> CYTOWANY FRAGMENT:

Bardzo słabe mecze zanotował Przemysław Frankowski, dla którego był to 47. i 48. mecz w narodowych barwach. Jedyne, co można powiedzieć o jego występach w obu tych meczach, to często nieudana wrzutka. W przypadku prawego wahadłowego reprezentacji można mieć wiele zastrzeżeń odnośnie do jego wkładu w grę. W ostatnich miesiącach dało się zobaczyć coraz to bardziej apatyczną formę Frankowskiego, który w kadrze nie pokazywał tego co choćby w Ligue 1. Kompletnie zagubiony, przegrywający pojedynki. Dało się go bardzo łatwo rozczytać, gdyż był bardzo jednowymiarowy.
***
Wyżej wymienieni zostali najwięksi przegrani zgrupowania, jednak nie można zapominać o choćby Jakubie Piotrowskim, który kompletnie nie wykorzystał swojej szansy. Jeśli chodzi o Piotrowskiego, można było odnieść wrażenie, iż piłkarz Łudogorca był ociężały i ospały. Często był wręcz jak wóz z węglem, który potrzebował wiele czasu, by ruszyć. W bardzo prostych sytuacjach gubił piłkę i miał problemy z przyjęciem, przez co zabierał szansę na płynne wyjście spod pressingu Litwinów.
Michał Probierz – kolejne niezrozumiałe decyzje
Michała Probierza można krytykować za wiele rzeczy, ale jego ciągle zmieniane decyzje robią się już trochę nudne. Aktualnie tylko jedno słowo jest w stanie opisać reprezentację Polski – chaos. Trudno jest wymyślić i domyśleć się, co nowego wykombinuje nasz selekcjoner. Bardzo często decyduje się na niekonwencjonalne rozwiązania, które rzadko kiedy znajdują odzwierciedlenie w rzeczywistości. Zacznijmy od samego początku. Michał Probierz na marcowe zgrupowanie nie zdecydował się na powołanie nikogo nowego. Selekcjoner postawił na sprawdzonych i doświadczonych graczy, którzy mieli wprowadzić względny spokój do kadry.
Michał Probierz w TVP Sport: „W końcówce nie wpuściłem Urbańskiego czy Marczuka, bo chciałem by Bartosz Bereszyński wszedł, bo wrócił po kontuzji kilkumiesięcznej niedawno. Jest ważną bardzo postacią w reprezentacji i to miała być taka nagroda dla niego
— Tomek Hatta (@Fyordung) March 24, 2025
Trudno jednak zrozumieć taką decyzję, gdyż Litwa i Malta to nie są ekipy z najwyższej półki. Dlatego można było spokojnie dać czas do gry zawodnikom, którzy w przyszłości mogliby okazać się zbawienni dla piłkarskiej reprezentacji Polski. Na liście powołanych nie było także nikogo z polskiej ekstraklasy. Jest to o tyle istotne, iż nie ma w składzie nikogo, kto wyróżnia się na boiskach polskiej elity. Dla przykładu z dużą dozą spokoju można było postawić na Mariusza Fornalczyka czy Mateusza Skrzypczaka. Do tego drugiego powołanie zostało wysłane, ale dopiero w późniejszym terminie z powodu kontuzji Sebastiana Walukiewicza.

> Wpisy zbioru danych:
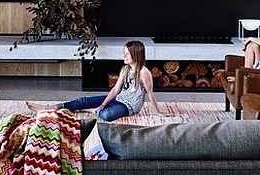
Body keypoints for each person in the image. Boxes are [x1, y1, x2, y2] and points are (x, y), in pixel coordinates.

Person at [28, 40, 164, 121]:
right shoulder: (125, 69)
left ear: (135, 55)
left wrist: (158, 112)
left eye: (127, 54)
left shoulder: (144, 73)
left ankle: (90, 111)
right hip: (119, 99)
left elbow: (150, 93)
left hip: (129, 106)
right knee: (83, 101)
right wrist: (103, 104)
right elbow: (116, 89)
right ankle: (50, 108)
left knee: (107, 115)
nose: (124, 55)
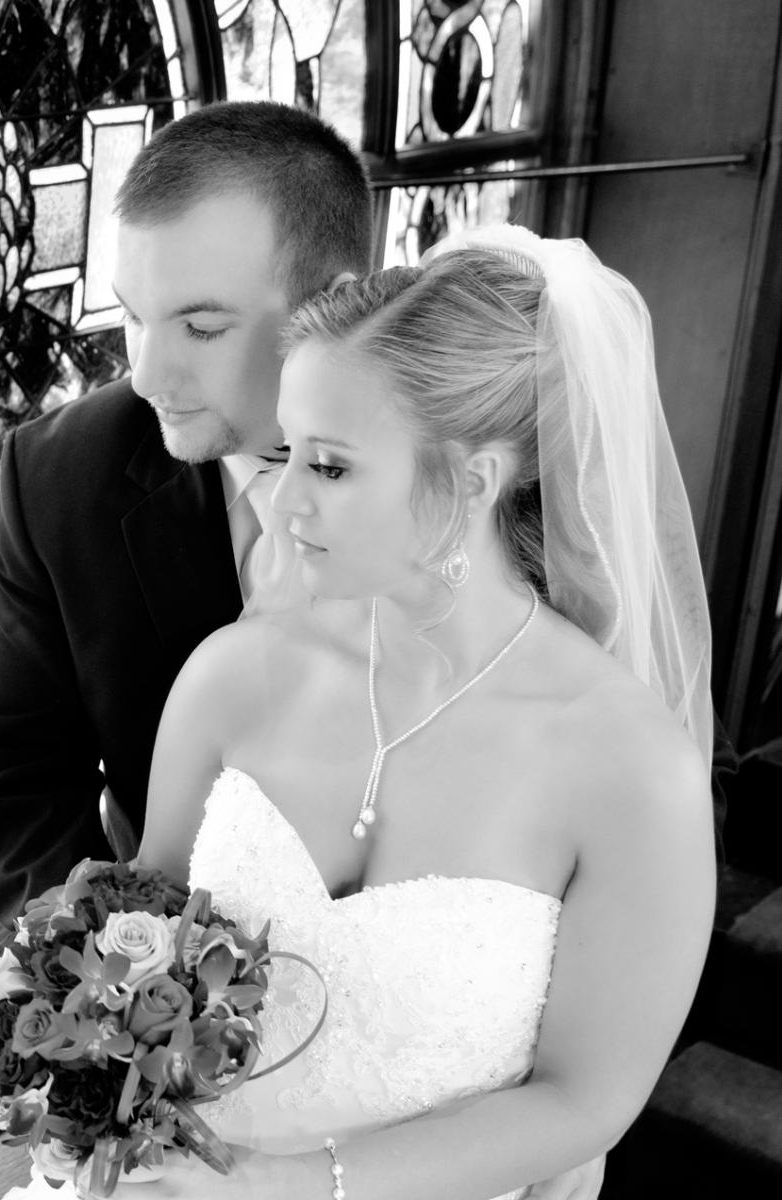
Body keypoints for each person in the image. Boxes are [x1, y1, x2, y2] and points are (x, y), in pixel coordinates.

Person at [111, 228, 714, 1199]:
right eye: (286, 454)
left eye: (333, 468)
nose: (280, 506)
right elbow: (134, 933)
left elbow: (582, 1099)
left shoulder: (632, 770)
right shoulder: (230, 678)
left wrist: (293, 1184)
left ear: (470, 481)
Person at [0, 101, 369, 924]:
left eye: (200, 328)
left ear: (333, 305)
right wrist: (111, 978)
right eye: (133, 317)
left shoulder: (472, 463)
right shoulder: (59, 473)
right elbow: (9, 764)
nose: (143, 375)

> CO NALEŻY ZROBIĆ:
[a] Przytocz dosłownie tekst z cytowanego fragmentu, zaczynając od słów „Michał Probierz –” i kontynuując aż do słów „spokój do kadry.”.
[b] Przełóż na język angielski następujące zdanie z cytowanego fragmentu: „Aktualnie tylko jedno słowo jest w stanie opisać reprezentację Polski – chaos.”

> ROZWIĄZANIA PO KOLEI:
[a]
Michał Probierz – kolejne niezrozumiałe decyzje
Michała Probierza można krytykować za wiele rzeczy, ale jego ciągle zmieniane decyzje robią się już trochę nudne. Aktualnie tylko jedno słowo jest w stanie opisać reprezentację Polski – chaos. Trudno jest wymyślić i domyśleć się, co nowego wykombinuje nasz selekcjoner. Bardzo często decyduje się na niekonwencjonalne rozwiązania, które rzadko kiedy znajdują odzwierciedlenie w rzeczywistości. Zacznijmy od samego początku. Michał Probierz na marcowe zgrupowanie nie zdecydował się na powołanie nikogo nowego. Selekcjoner postawił na sprawdzonych i doświadczonych graczy, którzy mieli wprowadzić względny spokój do kadry.

[b] Right now only one word can describe the Polish national team – chaos.